The paper methodically reviews several core procedures vital for DL-based weed detection:

  1. Data Acquisition: The paper indicates that data acquisition is primarily conducted using diverse sensors mounted on various platforms, including Unmanned Aerial Vehicles (UAVs), field robots, and other ground vehicles. This diversity in data acquisition techniques supports the robustness of the models against different data modalities.
  2. Dataset Preparation: Data preparation involves multiple steps—including image pre-processing, data augmentation, and sometimes generation of synthetic images—to ensure that the data quality and distribution meet the requirements for effective model training. Different studies employ various pre-processing techniques such as background removal and image enhancement to refine the data before model consumption.
  3. DL Techniques for Detection, Localization, and Classification: The analysis reveals a strong preference for Convolutional Neural Networks (CNNs) and Fully Convolutional Networks (FCNs) in performing segmentation and classification tasks. The paper evaluates conventional CNN architectures such as ResNet, VGGNet, AlexNet, and others, noting the superiority of these models over traditional machine learning approaches due to their robust feature extraction capabilities.
  4. Evaluation Metrics: The assessment metrics employed by studies vary, with accuracy, mean Intersection over Union (mIoU), and F1 score being the most prevalent for measuring classification efficacy and semantic segmentation performance.

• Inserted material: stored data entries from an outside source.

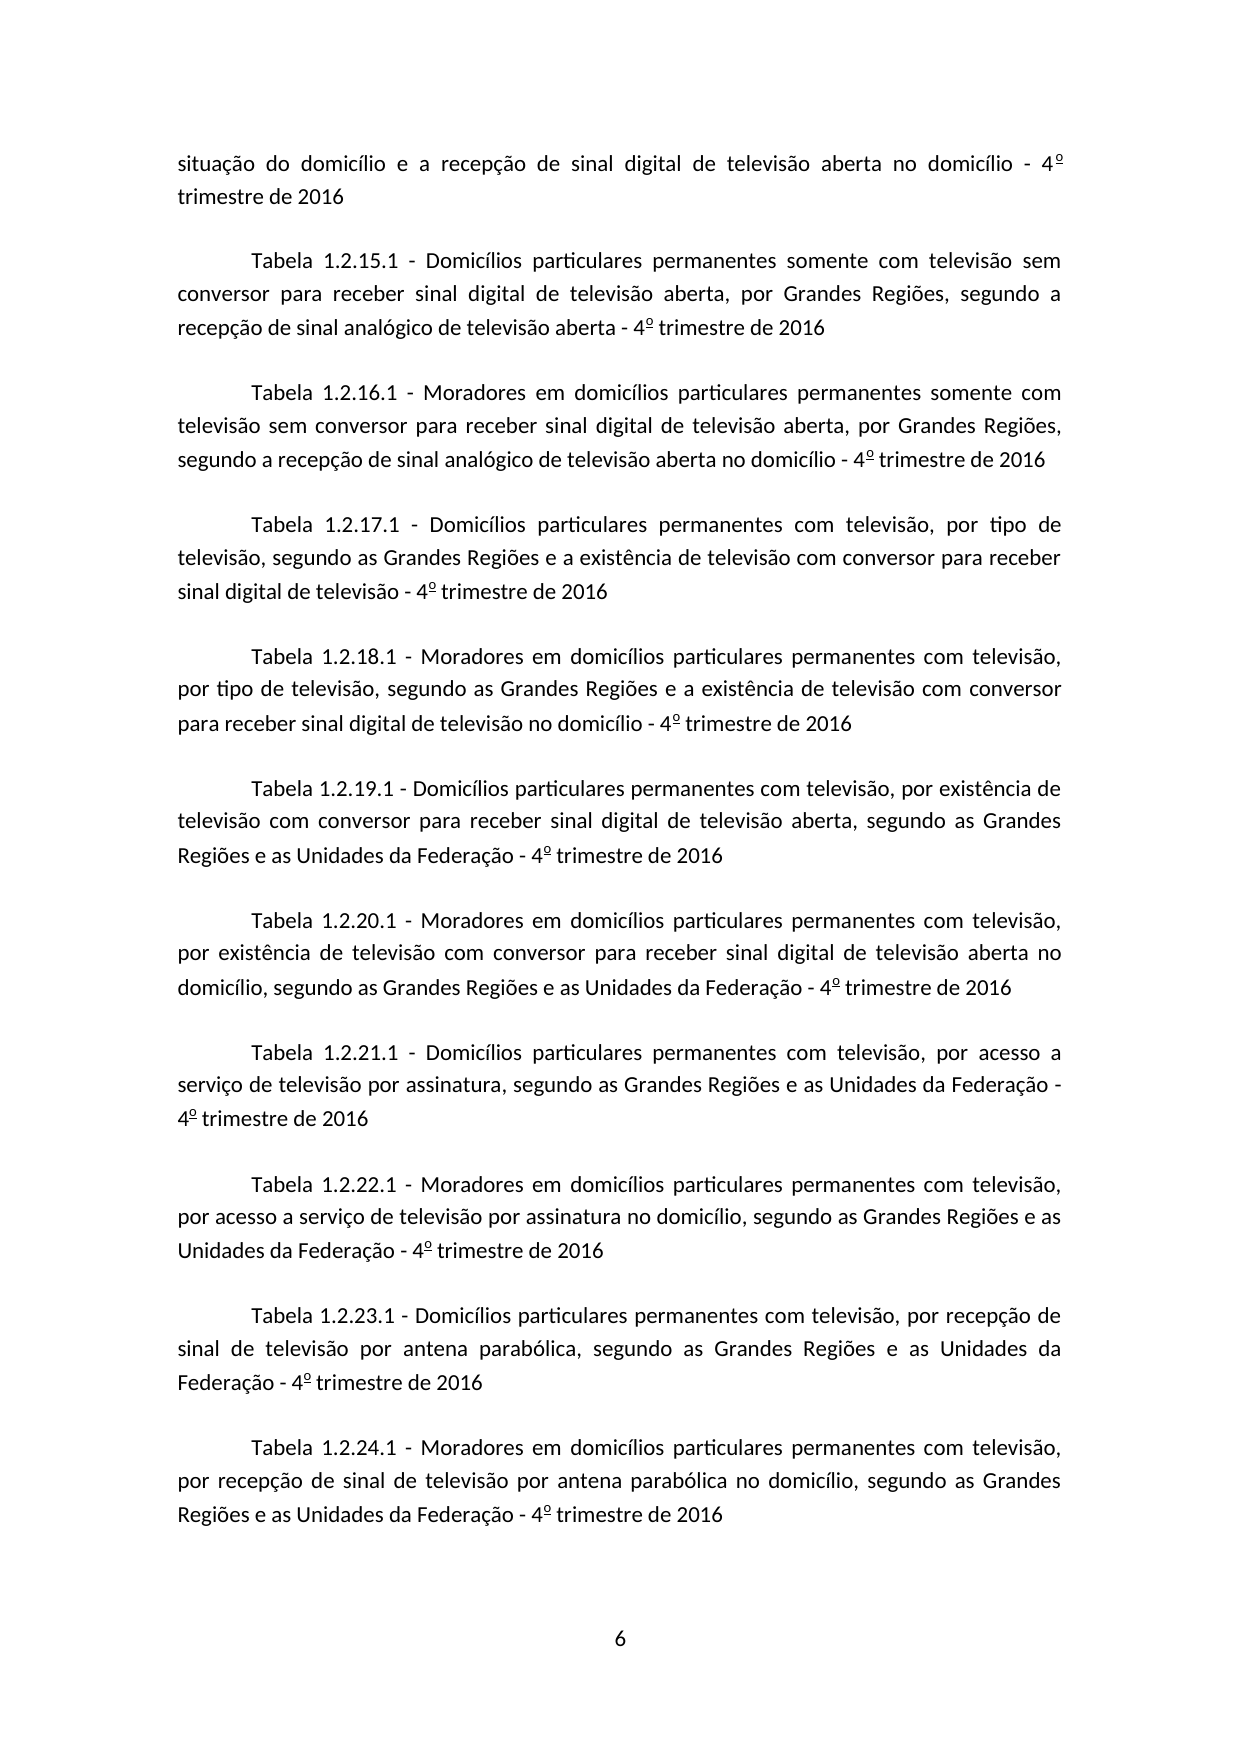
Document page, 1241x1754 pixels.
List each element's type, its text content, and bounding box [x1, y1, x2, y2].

text Tabela 1.2.22.1 - Moradores em domicílios particulares permanentes com televisão, por acesso a serviço de televisão por assinatura no domicílio, segundo as Grandes Regiões e as Unidades da Federação - 4o trimestre de 2016 [177, 1170, 1063, 1265]
text Tabela 1.2.19.1 - Domicílios particulares permanentes com televisão, por existência de televisão com conversor para receber sinal digital de televisão aberta, segundo as Grandes Regiões e as Unidades da Federação - 4o trimestre de 2016 [177, 774, 1063, 869]
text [177, 148, 1063, 210]
text Tabela 1.2.18.1 - Moradores em domicílios particulares permanentes com televisão, por tipo de televisão, segundo as Grandes Regiões e a existência de televisão com conversor para receber sinal digital de televisão no domicílio - 4o trimestre de 2016 [177, 642, 1063, 737]
text Tabela 1.2.16.1 - Moradores em domicílios particulares permanentes somente com televisão sem conversor para receber sinal digital de televisão aberta, por Grandes Regiões, segundo a recepção de sinal analógico de televisão aberta no domicílio - 4o trimestre de 2016 [177, 378, 1063, 474]
text Tabela 1.2.20.1 - Moradores em domicílios particulares permanentes com televisão, por existência de televisão com conversor para receber sinal digital de televisão aberta no domicílio, segundo as Grandes Regiões e as Unidades da Federação - 4o trimestre de 2016 [177, 906, 1063, 1001]
text Tabela 1.2.15.1 - Domicílios particulares permanentes somente com televisão sem conversor para receber sinal digital de televisão aberta, por Grandes Regiões, segundo a recepção de sinal analógico de televisão aberta - 4o trimestre de 2016 [177, 247, 1063, 342]
text Tabela 1.2.17.1 - Domicílios particulares permanentes com televisão, por tipo de televisão, segundo as Grandes Regiões e a existência de televisão com conversor para receber sinal digital de televisão - 4o trimestre de 2016 [177, 510, 1063, 606]
text Tabela 1.2.21.1 - Domicílios particulares permanentes com televisão, por acesso a serviço de televisão por assinatura, segundo as Grandes Regiões e as Unidades da Federação - 4o trimestre de 2016 [177, 1038, 1063, 1133]
text Tabela 1.2.24.1 - Moradores em domicílios particulares permanentes com televisão, por recepção de sinal de televisão por antena parabólica no domicílio, segundo as Grandes Regiões e as Unidades da Federação - 4o trimestre de 2016 [177, 1433, 1063, 1529]
text Tabela 1.2.23.1 - Domicílios particulares permanentes com televisão, por recepção de sinal de televisão por antena parabólica, segundo as Grandes Regiões e as Unidades da Federação - 4o trimestre de 2016 [177, 1302, 1063, 1397]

Numerical Results and Claims

The paper reports that models trained with substantial amounts of labeled data achieve high accuracy. For instance, algorithms employing FCNs and CNNs often yield near-perfect classification results (e.g., ResNet achieving over 95% accuracy). These results corroborate the potential of DL models in automating the nuanced task of weed detection effectively.

Implications and Future Directions

The implications of these advancements are manifold. Practically, they suggest potential integration into precision agriculture technologies such as autonomous weeding robots and targeted herbicide application systems. Theoretically, the survey underscore the need for more comprehensive datasets capturing the diverse conditions of crop fields, indicating a gap that future research should address.

Key future developments may include focusing on unsupervised and semi-supervised techniques to reduce the dependency on large annotated datasets. There is also anticipation that Generative Adversarial Networks (GANs) might help in expanding datasets through synthetic data generation strategies. Addressing class imbalance and developing models capable of real-time inference on resource-constrained hardware remain critical areas for further exploration.

In conclusion, the survey offers a systematic examination of DL applications in automatic weed detection, highlighting present achievements and setting the stage for future studies in enhancing agricultural precision through AI. The comprehensive nature of this survey is pivotal in guiding subsequent research initiatives and technological implementations in the field.